Di Daniele Ambrosini
Freaks Out, l’attesissima opera seconda di Gabriele Mainetti, è probabilmente il film italiano più atteso della stagione, un film di genere frutto di uno sforzo produttivo inusuale per il nostro cinema che non poteva che generare curiosità sia tra gli addetti ai lavori che nel pubblico in attesa del primo grande blockbuster italiano. Chi si aspettava qualcosa di grande e spettacolare, tecnicamente impressionante e visivamente piacevole non rimarrà deluso, ma chiunque vada in cerca di un’idea originale e di un po’ di sostanza farebbe meglio a guardare da un’altra parte.
Su sua stessa ammissione, Mainetti e il suo sceneggiatore Nicola Guaglianone avrebbero deciso di “rifare” in Freaks Out tutti i loro film preferiti in uno solo. E così nasce un film che ad un pitch potrebbe tranquillamente essere descritto come “Freaks incontra I predatori dell’arca perduta, con un pizzico di Tarantino”. Quello di Mainetti è, infatti, un vero e proprio pastiche, uno di quelli che sembra riportarci al dibattito sulla pratica sorto negli anni ’90: si tratta di uno processo di fantastica rivisitazione secondo prospettive personali o di mero riciclo delle pratiche e dei modelli del passato? Se le prospettive sul postmoderno e la pratica del pastiche sono diventate più generose nel tempo, riconoscendone la forza espressiva, c’è da dire che non sempre questo riutilizzo dei modelli porta ad una reinterpretazione personale, sentita, ed originale.
Lo chiamavano Jeeg Robot era un progetto ambizioso, con una forte componente spettacolare, ma in fin dei conti era un film piccolino per la sua portata, era un film intimo su un personaggio straordinario, Freaks Out è l’opposto: un film enorme e dispersivo. Gli effetti speciali e la stranezza, la bizzarria del suo plot sono l’attrattiva principale, quella messa avanti sempre e comunque, mentre i suoi personaggi sono un po’ più sullo sfondo. Manca evidentemente un po’ di cuore in questo enorme giocattolone tecnicamente lodevole, ed è un peccato.
La volontà di mostrare sempre e comunque, di inserire questo o quest’altro effetto, di stupire, tra l’altro finiscono per saturare un film in cui lo straordinario è così tanto ordinario, da non sorprendere neanche più. Anche qui, la scala ridotta di Jeeg Robot permetteva di mettere gli accenti giusti, di rendere davvero speciale ciò che doveva essere speciale, di far avvertire lo straordinario come tale.

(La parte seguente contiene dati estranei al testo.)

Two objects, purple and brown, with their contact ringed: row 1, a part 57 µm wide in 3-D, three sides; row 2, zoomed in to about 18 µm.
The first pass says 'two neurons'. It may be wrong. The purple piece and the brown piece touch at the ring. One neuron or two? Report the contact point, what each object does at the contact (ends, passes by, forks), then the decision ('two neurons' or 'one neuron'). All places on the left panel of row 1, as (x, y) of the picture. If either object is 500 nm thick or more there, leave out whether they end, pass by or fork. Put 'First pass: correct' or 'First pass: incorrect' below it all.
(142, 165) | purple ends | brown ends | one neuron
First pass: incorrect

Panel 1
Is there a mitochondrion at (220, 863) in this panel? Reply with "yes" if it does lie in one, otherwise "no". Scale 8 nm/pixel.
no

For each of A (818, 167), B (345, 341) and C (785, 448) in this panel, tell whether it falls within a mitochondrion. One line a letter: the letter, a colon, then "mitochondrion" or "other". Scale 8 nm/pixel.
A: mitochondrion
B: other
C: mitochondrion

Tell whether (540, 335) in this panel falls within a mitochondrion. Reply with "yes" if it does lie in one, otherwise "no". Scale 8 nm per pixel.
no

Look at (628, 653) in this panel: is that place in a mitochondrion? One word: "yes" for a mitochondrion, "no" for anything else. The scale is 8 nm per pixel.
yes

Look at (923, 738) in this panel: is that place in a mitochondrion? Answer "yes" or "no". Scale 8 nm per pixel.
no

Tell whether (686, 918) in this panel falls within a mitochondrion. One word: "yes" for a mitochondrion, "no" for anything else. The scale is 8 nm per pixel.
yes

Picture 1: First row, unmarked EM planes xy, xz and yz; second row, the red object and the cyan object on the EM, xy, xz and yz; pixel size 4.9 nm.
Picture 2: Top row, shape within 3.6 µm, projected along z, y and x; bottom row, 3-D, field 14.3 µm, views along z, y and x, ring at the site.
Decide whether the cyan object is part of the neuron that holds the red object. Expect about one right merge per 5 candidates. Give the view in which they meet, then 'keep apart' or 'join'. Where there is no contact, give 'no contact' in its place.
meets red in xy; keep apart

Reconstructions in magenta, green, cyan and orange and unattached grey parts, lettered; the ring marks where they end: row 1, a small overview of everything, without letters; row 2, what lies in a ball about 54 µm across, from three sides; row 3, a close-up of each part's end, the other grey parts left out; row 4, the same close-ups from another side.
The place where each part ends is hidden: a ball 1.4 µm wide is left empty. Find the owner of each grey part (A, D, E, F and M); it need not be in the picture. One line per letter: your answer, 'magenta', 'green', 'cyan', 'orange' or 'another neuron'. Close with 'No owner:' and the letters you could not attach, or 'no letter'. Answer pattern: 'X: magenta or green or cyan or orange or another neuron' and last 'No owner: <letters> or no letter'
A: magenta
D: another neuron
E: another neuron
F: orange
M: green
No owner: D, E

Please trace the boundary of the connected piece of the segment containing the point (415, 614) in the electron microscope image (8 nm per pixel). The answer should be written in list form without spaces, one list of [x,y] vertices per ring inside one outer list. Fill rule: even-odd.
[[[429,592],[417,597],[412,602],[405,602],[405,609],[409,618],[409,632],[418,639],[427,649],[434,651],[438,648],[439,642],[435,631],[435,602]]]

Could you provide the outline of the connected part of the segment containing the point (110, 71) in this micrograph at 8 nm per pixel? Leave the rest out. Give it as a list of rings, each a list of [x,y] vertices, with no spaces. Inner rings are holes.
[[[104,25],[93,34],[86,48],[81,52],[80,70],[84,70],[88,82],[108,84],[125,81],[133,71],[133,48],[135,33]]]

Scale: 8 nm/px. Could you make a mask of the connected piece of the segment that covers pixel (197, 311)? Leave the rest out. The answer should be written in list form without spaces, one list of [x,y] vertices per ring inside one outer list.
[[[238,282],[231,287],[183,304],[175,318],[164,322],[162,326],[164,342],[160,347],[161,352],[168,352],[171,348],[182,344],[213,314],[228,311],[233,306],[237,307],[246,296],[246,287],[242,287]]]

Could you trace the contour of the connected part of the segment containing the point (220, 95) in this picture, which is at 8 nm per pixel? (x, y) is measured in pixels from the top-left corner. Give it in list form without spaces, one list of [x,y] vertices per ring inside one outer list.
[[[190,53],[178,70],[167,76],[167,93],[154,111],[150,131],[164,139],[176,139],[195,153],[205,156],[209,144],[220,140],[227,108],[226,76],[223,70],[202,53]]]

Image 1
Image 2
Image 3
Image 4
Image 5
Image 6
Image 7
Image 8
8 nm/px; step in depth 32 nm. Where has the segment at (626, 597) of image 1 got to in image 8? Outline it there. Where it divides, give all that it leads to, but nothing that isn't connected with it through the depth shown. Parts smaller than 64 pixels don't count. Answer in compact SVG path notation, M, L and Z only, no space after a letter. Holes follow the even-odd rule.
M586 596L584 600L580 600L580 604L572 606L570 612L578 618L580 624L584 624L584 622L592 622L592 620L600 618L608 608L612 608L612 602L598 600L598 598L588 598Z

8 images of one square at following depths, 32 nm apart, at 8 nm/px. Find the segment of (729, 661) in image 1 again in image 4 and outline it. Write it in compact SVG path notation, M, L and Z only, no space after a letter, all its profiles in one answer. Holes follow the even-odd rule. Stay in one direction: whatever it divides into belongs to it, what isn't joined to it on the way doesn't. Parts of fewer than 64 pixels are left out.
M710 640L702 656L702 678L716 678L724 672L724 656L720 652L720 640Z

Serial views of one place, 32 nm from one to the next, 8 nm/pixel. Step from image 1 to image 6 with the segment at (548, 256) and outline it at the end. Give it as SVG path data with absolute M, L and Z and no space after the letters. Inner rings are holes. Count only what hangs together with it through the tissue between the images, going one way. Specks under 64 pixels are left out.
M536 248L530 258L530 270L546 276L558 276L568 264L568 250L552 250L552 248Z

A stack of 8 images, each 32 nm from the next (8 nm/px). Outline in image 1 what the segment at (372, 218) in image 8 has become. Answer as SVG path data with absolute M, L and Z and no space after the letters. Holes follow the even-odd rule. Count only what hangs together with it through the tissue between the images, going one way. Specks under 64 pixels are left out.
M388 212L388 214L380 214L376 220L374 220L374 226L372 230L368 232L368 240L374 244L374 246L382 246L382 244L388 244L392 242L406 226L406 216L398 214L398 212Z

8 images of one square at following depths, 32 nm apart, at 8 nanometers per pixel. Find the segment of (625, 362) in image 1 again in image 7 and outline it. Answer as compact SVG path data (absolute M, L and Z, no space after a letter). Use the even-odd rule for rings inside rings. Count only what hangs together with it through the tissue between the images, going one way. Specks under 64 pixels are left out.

A fronte di un antagonista interessante e di una protagonista con un background prevedibile, ma adeguatamente sviluppato, ci sono poi personaggi con storyline appena abbozzate, laddove non proprio inesistenti, e i rapporti tra loro sono macchinosi, poco naturali, o semplicemente dati per scontati. Alle volte il poco tempo disponibile per creare empatia con questo gruppo di Freaks porta gli autori a calcare la mano con l’ironia, a volte riuscendo, altre volte forzando un po’ troppo la mano.
Lo spettacolo c’è, il coraggio a livello produttivo pure, peccato che ne manchi in po’ in scrittura. Il classico viaggio dell’eroe riproposto con poche variazioni e rimettendo in campo elementi già esplorati nel cinema d’intrattenimento americano non sono sufficienti per salvare questa operazione dalle grandi ambizioni, ma dalle idee poco chiare. Non è facile capire a chi sia effettivamente indirizzato questo film e se, al di là del coraggio dimostrato in fase produttiva, esista effettivamente un pubblico abbastanza ampio per un progetto di questa portata che, spiace ammetterlo, ha pochissima attrattiva per il mercato internazionale, dove progetti simili (soprattutto provenienti da mercati esterni, si guardi USA e UK) non sono poi così inusuali.